• Record excerpts:

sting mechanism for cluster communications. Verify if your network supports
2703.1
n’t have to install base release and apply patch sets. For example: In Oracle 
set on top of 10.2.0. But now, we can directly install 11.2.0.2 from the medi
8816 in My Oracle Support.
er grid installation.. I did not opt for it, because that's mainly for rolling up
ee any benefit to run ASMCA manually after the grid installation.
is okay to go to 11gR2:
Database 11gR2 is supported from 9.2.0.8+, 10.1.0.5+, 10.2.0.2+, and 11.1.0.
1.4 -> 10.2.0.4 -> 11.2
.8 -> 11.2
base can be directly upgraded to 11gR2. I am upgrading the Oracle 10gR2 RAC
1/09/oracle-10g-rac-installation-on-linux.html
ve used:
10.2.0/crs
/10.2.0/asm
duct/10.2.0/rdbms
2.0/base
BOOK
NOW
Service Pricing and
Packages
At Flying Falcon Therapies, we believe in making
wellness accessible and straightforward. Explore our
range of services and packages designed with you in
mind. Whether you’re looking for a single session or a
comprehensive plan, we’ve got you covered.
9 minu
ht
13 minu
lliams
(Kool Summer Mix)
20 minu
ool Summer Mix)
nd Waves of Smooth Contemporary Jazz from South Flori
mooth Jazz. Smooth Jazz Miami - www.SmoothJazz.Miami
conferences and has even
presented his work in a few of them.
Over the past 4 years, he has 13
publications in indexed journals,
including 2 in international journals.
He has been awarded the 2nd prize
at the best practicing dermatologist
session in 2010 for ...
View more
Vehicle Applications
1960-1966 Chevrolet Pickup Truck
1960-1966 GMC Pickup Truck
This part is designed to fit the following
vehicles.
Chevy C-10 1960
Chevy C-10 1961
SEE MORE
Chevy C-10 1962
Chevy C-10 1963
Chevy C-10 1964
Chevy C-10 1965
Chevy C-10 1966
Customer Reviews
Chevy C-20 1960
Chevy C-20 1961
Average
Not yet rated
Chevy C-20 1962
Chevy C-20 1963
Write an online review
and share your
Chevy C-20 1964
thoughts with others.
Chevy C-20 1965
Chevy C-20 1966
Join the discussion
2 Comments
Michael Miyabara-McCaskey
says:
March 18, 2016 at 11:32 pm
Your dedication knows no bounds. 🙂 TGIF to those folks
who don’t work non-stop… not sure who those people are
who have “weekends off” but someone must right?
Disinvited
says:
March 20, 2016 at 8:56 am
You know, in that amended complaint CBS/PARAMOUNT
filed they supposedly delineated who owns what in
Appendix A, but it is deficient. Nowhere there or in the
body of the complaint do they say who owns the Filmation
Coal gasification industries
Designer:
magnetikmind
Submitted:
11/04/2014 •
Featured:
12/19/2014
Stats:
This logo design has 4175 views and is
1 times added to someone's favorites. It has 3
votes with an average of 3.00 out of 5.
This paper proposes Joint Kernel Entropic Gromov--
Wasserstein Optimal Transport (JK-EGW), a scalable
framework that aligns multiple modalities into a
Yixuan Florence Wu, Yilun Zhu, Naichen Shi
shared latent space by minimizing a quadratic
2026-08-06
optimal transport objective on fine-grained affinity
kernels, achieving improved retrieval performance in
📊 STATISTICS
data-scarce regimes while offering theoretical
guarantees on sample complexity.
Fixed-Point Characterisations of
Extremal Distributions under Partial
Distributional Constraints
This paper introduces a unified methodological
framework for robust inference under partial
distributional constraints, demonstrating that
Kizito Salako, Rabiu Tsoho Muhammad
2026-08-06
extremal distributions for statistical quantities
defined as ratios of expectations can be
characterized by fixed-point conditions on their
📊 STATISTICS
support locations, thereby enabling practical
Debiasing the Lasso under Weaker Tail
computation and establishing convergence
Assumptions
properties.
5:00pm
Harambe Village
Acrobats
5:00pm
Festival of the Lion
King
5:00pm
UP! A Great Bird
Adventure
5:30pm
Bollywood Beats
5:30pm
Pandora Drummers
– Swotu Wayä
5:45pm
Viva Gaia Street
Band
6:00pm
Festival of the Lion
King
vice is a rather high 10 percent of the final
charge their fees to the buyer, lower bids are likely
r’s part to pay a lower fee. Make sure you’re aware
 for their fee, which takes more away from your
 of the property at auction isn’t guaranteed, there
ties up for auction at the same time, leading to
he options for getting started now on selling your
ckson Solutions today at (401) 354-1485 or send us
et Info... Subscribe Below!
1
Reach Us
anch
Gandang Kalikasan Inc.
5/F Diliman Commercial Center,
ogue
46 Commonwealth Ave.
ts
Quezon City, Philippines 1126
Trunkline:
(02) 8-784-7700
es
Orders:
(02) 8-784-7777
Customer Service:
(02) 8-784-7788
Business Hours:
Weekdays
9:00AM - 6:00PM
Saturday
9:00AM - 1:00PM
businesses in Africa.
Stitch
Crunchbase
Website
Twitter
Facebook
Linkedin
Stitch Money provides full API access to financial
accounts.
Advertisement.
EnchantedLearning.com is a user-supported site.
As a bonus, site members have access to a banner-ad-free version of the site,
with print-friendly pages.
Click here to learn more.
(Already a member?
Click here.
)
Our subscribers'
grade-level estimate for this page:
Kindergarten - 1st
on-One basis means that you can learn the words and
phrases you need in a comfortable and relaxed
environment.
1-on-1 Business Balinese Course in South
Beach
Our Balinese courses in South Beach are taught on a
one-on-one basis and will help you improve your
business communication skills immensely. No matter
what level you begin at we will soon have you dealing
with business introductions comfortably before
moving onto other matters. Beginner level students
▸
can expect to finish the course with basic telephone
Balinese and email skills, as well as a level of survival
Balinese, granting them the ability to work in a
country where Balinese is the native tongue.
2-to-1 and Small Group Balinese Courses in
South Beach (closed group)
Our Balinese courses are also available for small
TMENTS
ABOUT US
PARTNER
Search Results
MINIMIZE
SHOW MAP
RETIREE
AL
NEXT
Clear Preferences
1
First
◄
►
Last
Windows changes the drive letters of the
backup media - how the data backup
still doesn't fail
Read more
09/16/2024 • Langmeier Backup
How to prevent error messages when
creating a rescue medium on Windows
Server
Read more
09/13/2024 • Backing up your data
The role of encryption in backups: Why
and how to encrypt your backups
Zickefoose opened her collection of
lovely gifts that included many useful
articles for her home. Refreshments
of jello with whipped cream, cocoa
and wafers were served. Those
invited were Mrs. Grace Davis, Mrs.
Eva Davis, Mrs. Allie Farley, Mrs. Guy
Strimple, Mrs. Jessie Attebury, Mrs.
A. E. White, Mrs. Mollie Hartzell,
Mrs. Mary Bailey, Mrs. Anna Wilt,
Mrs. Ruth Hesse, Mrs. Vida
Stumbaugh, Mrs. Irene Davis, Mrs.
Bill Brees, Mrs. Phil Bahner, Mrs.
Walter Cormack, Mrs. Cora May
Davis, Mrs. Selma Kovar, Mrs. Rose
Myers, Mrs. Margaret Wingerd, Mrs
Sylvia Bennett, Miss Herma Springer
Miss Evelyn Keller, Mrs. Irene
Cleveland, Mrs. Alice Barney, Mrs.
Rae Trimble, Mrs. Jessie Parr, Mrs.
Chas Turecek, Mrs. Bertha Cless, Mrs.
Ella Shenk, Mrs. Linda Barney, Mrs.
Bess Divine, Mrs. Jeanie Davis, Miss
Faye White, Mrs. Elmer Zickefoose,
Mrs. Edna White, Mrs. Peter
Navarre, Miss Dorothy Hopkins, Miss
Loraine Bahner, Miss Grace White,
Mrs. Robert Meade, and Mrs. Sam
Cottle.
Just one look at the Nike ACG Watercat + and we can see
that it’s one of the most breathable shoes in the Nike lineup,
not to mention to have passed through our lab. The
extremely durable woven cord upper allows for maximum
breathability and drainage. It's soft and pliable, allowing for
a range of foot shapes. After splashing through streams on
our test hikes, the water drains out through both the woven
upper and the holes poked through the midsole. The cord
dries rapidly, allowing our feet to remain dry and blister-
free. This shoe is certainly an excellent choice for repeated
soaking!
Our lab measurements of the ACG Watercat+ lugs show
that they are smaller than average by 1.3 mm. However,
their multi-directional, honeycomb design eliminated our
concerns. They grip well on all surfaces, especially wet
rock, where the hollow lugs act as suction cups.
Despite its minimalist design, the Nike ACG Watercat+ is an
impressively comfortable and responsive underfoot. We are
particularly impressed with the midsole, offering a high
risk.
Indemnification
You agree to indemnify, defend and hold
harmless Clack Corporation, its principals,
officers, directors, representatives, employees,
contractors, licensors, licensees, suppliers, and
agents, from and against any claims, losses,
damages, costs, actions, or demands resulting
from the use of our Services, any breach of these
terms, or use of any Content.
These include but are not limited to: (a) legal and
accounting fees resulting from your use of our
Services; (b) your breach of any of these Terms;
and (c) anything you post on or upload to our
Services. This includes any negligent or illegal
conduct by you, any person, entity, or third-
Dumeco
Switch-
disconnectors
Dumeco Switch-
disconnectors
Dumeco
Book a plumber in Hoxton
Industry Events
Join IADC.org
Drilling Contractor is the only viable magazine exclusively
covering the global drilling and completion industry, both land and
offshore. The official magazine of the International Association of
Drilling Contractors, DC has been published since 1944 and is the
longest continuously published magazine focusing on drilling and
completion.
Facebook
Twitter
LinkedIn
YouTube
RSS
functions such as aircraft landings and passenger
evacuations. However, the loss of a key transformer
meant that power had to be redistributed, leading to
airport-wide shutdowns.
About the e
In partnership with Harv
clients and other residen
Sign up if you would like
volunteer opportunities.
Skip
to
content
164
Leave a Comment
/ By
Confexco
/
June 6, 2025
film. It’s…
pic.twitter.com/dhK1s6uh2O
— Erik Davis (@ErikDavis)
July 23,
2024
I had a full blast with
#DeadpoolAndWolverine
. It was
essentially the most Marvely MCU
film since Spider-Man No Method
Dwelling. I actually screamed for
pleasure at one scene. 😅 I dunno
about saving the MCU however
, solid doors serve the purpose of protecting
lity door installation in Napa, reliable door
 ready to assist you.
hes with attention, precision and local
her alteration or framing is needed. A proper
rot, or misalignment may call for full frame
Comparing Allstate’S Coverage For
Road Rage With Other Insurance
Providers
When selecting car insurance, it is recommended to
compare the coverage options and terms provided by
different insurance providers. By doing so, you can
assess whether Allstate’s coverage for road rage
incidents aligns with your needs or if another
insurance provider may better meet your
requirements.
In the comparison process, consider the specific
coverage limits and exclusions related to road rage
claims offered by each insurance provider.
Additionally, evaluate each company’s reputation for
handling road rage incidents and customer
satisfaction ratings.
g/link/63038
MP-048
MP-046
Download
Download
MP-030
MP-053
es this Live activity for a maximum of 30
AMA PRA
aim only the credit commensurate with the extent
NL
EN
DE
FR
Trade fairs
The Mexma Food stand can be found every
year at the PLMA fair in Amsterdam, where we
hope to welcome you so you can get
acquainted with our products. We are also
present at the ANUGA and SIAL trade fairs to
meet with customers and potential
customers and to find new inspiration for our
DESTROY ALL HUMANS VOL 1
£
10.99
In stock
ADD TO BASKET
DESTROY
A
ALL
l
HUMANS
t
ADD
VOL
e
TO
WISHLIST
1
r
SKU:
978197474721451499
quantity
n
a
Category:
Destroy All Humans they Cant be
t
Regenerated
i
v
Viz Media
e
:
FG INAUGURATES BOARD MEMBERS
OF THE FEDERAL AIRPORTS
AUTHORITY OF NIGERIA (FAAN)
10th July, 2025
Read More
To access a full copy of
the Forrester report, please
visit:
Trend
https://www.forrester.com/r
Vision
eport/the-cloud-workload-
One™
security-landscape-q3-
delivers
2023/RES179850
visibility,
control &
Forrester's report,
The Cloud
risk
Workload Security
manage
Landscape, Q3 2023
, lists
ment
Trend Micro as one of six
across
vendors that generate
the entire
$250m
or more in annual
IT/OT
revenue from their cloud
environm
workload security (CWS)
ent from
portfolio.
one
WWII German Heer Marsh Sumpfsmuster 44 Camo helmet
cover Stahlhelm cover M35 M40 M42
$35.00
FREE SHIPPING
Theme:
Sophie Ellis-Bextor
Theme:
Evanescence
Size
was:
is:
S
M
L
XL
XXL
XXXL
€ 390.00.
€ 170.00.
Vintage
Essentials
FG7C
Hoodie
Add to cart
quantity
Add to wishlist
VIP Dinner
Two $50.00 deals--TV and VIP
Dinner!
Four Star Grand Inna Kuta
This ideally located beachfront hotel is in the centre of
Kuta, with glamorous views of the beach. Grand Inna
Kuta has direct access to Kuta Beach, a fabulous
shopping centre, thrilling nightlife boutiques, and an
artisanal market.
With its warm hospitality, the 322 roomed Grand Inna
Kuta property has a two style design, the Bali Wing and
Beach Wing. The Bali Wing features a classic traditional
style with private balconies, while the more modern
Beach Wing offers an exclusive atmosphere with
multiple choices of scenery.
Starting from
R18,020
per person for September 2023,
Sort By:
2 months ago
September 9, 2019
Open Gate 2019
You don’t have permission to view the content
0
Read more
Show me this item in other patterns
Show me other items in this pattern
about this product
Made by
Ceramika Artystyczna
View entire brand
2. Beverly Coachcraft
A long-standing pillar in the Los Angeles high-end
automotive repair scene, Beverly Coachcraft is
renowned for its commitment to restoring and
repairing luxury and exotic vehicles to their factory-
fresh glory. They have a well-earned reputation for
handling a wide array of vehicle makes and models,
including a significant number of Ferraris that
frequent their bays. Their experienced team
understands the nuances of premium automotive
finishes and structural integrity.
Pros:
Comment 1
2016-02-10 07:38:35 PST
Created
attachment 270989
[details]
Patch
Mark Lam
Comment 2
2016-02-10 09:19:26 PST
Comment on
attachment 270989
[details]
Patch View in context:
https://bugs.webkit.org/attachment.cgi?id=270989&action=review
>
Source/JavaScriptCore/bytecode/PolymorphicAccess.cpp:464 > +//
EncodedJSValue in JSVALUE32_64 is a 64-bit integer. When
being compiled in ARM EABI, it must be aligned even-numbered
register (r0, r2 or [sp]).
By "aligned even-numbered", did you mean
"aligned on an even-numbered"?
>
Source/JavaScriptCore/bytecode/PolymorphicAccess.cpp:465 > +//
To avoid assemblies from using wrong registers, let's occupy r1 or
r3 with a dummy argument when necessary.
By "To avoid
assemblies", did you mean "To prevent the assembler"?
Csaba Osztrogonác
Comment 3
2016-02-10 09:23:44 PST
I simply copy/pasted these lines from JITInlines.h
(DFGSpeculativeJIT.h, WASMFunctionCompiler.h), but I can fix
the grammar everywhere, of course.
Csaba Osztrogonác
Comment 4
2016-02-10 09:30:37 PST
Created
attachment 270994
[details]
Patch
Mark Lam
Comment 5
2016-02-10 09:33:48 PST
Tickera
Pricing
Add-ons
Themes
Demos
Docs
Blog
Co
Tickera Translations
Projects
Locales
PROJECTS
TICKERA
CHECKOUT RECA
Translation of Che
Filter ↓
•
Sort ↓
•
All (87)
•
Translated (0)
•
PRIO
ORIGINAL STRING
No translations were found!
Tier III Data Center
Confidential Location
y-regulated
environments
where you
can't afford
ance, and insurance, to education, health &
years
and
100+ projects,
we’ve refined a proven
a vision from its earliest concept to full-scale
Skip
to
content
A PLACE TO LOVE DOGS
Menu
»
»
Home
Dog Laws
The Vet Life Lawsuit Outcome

• Your task: For every line in the listing above that contains "Davis", copy that line.

• Solution for this exercise:
invited were Mrs. Grace Davis, Mrs.
Eva Davis, Mrs. Allie Farley, Mrs. Guy
Stumbaugh, Mrs. Irene Davis, Mrs.
Davis, Mrs. Selma Kovar, Mrs. Rose
Bess Divine, Mrs. Jeanie Davis, Miss
— Erik Davis (@ErikDavis)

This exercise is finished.